Whatever its flaws, this movie provides fans of French star Léa Seydoux with a treat. She is in closeup so much of the time: that mesmeric, feline beauty is cool in repose, a mask of indifference or mystery, but with a suggestion of late-night indulgence in the faint lines under the eyes. She has something of Isabelle Huppert’s hauteur – although Huppert’s own faintly ironised blankness only came at a later life-stage. Seydoux’s hairstyling and maquillage are swoonworthy, particularly the arterial slash of lipstick. She never appears without a different, entirely gorgeous designer outfit (mostly Louis Vuitton), sensational enough to shatter glass.
As for the film itself, it’s an oddity which never quite finds its purpose or shape.

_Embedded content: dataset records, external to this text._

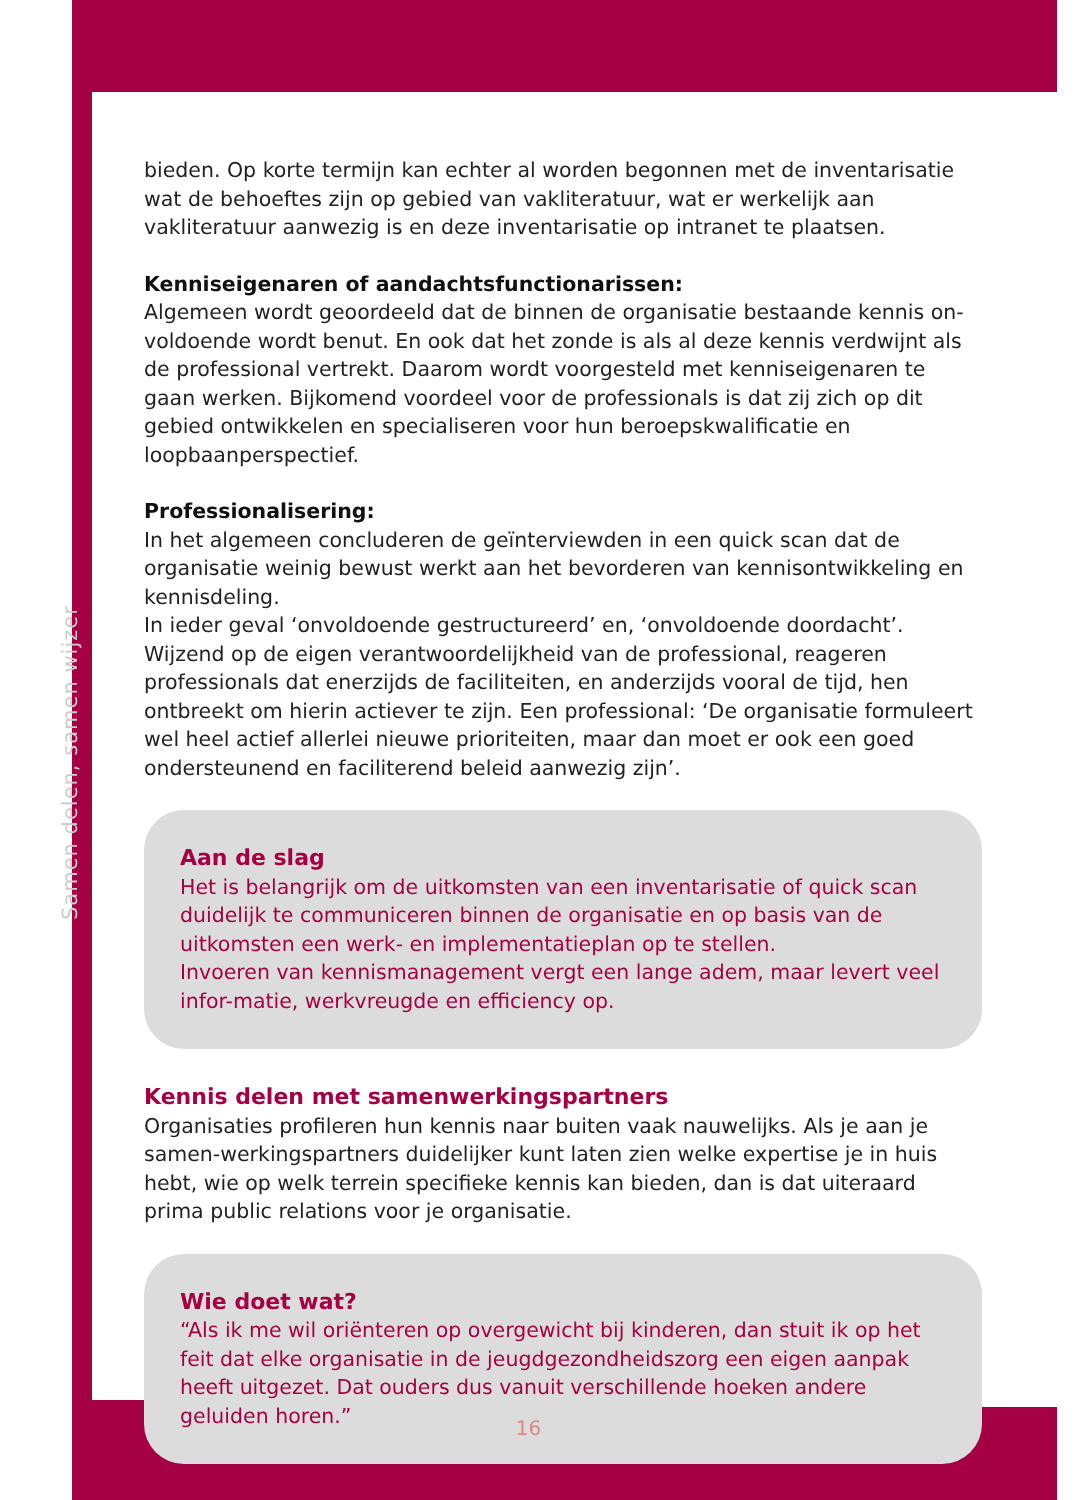Samen delen, samen wijzer
bieden. Op korte termijn kan echter al worden begonnen met de inventarisatie wat de behoeftes zijn op gebied van vakliteratuur, wat er werkelijk aan vakliteratuur aanwezig is en deze inventarisatie op intranet te plaatsen.
Kenniseigenaren of aandachtsfunctionarissen:
Algemeen wordt geoordeeld dat de binnen de organisatie bestaande kennis on-voldoende wordt benut. En ook dat het zonde is als al deze kennis verdwijnt als de professional vertrekt. Daarom wordt voorgesteld met kenniseigenaren te gaan werken. Bijkomend voordeel voor de professionals is dat zij zich op dit gebied ontwikkelen en specialiseren voor hun beroepskwalificatie en loopbaanperspectief.
Professionalisering:
In het algemeen concluderen de geïnterviewden in een quick scan dat de organisatie weinig bewust werkt aan het bevorderen van kennisontwikkeling en kennisdeling.
In ieder geval ‘onvoldoende gestructureerd’ en, ‘onvoldoende doordacht’.
Wijzend op de eigen verantwoordelijkheid van de professional, reageren professionals dat enerzijds de faciliteiten, en anderzijds vooral de tijd, hen ontbreekt om hierin actiever te zijn. Een professional: ‘De organisatie formuleert wel heel actief allerlei nieuwe prioriteiten, maar dan moet er ook een goed ondersteunend en faciliterend beleid aanwezig zijn’.
Aan de slag
Het is belangrijk om de uitkomsten van een inventarisatie of quick scan duidelijk te communiceren binnen de organisatie en op basis van de uitkomsten een werk- en implementatieplan op te stellen.
Invoeren van kennismanagement vergt een lange adem, maar levert veel infor-matie, werkvreugde en efficiency op.
Kennis delen met samenwerkingspartners
Organisaties profileren hun kennis naar buiten vaak nauwelijks. Als je aan je samen-werkingspartners duidelijker kunt laten zien welke expertise je in huis hebt, wie op welk terrein specifieke kennis kan bieden, dan is dat uiteraard prima public relations voor je organisatie.
Wie doet wat?
“Als ik me wil oriënteren op overgewicht bij kinderen, dan stuit ik op het feit dat elke organisatie in de jeugdgezondheidszorg een eigen aanpak heeft uitgezet. Dat ouders dus vanuit verschillende hoeken andere geluiden horen.”
16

Partly it is a TV news/celebrity satire in the style of Network or Broadcast News; partly a state-of-the-nation parable (this may just come down to her character being called “France” and people saying things like “I love you, France!”); and partly a tragicomic reverie about what women want, and what men want.

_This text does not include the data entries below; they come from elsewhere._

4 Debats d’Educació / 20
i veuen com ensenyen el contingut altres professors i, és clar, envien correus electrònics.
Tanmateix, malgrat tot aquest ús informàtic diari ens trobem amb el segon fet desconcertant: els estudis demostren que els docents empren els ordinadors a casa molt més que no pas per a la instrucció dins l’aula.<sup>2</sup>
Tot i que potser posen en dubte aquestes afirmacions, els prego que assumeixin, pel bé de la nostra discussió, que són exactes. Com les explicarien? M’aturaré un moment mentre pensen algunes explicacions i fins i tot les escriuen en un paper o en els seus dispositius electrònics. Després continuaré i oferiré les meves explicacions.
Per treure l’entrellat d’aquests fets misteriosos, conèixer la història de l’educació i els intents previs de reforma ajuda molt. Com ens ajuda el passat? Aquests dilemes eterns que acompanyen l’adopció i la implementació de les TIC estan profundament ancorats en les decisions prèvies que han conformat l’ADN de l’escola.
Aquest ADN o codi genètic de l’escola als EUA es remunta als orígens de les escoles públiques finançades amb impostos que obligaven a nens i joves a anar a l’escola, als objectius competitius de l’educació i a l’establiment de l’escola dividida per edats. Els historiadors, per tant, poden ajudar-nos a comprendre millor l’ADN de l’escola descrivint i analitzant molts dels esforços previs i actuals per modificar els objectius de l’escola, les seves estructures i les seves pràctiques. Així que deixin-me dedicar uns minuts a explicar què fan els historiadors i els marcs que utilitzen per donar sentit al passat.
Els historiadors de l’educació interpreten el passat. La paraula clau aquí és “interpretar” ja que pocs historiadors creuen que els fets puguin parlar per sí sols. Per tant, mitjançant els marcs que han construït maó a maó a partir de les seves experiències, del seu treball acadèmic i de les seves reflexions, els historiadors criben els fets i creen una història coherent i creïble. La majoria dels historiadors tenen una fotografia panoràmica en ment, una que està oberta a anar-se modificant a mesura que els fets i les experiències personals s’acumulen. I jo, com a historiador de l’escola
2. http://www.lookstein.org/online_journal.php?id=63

It is with this third quality that the enigmatic presence of director Bruno Dumont makes itself felt. He started as a kind of Bressonian social realist, often using northern French locations and non-professional actors; and there are some non-professional newcomers here, and the final scene indeed takes place in northern France. Dumont pivoted to broad, wacky comedy and now seems to have swung back to seriousness, though in this film the dialogue tempo will often mysteriously decelerate towards some weird epiphany or nervous breakdown.
Seydoux plays France de Meurs, a nationally famous TV news presenter who can never go out in public without people begging for selfies; in the hilarious opening scene, she is deepfaked into a press conference addressed by Emmanuel Macron and is personally called on by the president, leading to outrageous conspiratorial grinning between France and her producer and BF Lou (Blanche Gardin). (The closing credits make it clear that Macron did not intentionally contribute to the film.) Not everything in her life is great: her husband Fred (Benjamin Biolay) is a middling novelist who owes what career he has to France’s celebrity.
And then: catastrophe. Due to inattention at the wheel of her car, she accidentally knocks a young delivery driver off his scooter, and the shock of this and the unfamiliar bad press triggers a strange depressive meltdown in France, who can’t stop crying. She contritely visits her victim Baptiste (Jawad Zemmar) who lives with his equally impoverished mum (Noura Benbahlouli) and dad (Abdella Chahouat) to beg their forgiveness, and offer large amounts of cash. Her starstruck victims never for a moment think of suing her and are simply overwhelmed at the honour of her visit. Then France considers quitting the vacuous world of TV entirely and goes to an Alpine rehab resort for a doomed romantic encounter. But wait: might she rejoin the TV world and use her newfound propensity for crying to seem more compassionate in war zone reports?
The ostensibly satiric action of the film rattles along watchably enough, and Seydoux is always tremendously charismatic. But the film’s interest resides in those strange rallentando moments when nothing happens, when characters stare at each other, or into the camera lens, and appear to zone out. It is the kind of “dead air” touch that TV news dreads – but which makes this interesting.
• France is released on 29 December on Mubi.